Keywords

data analysis, healthcare surveys, methods

 

Authors

  1. Saylor, Jennifer
  2. Friedmann, Erika
  3. Lee, Hyeon Joo

Abstract

Background: The National Center for Health Statistics conducts the National Health and Nutrition Examination Survey and other national surveys with probability-based complex sample designs. Goals of national surveys are to provide valid data for the population of the United States. Analyses of data from population surveys present unique challenges in the research process but are valuable avenues to study the health of the United States population.

 

Objective: The aim of this study was to demonstrate the importance of using complex data analysis techniques for data obtained with complex multistage sampling design and provide an example of analysis using the SPSS Complex Samples procedure.

 

Methods: Illustration of challenges and solutions specific to secondary data analysis of national databases are described using the National Health and Nutrition Examination Survey as the exemplar.

 

Results: Oversampling of small or sensitive groups provides necessary estimates of variability within small groups.

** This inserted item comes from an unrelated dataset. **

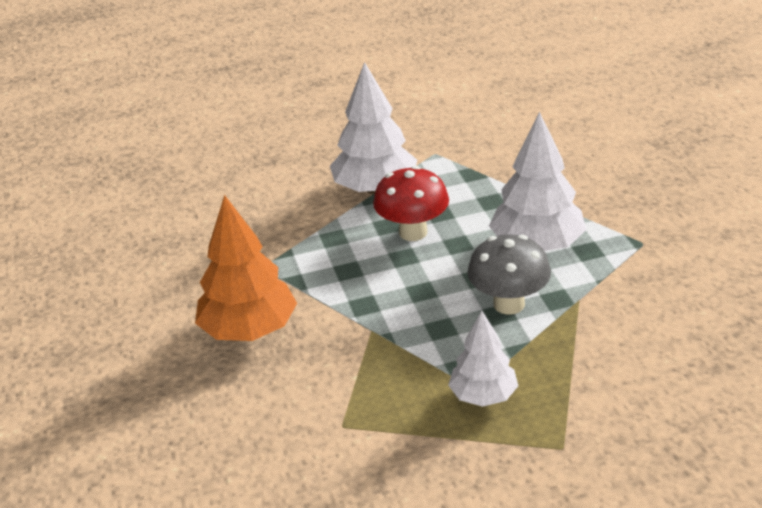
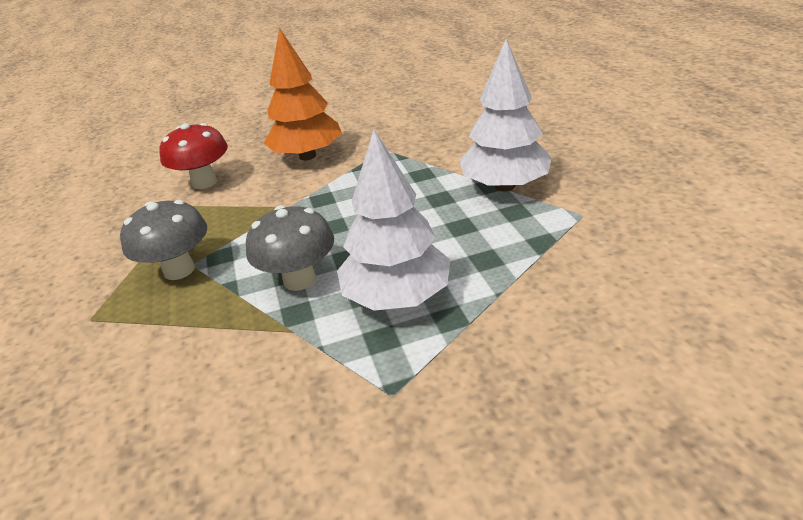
camera: 90 degrees right, 0 degrees up
(413, 232) = (428, 214): red mushroom -> red mushroom (204, 182)
(483, 396) = (179, 270): white tree -> grey mushroom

Use of weights without complex samples accurately estimates population means and frequency from the sample after accounting for over- or undersampling of specific groups. Weighting alone leads to inappropriate population estimates of variability, because they are computed as if the measures were from the entire population rather than a sample in the data set. The SPSS Complex Samples procedure allows inclusion of all sampling design elements, stratification, clusters, and weights.

 

Discussion: Use of national data sets allows use of extensive, expensive, and well-documented survey data for exploratory questions but limits analysis to those variables included in the data set. The large sample permits examination of multiple predictors and interactive relationships. Merging data files, availability of data in several waves of surveys, and complex sampling are techniques used to provide a representative sample but present unique challenges. In sophisticated data analysis techniques, use of these data is optimized.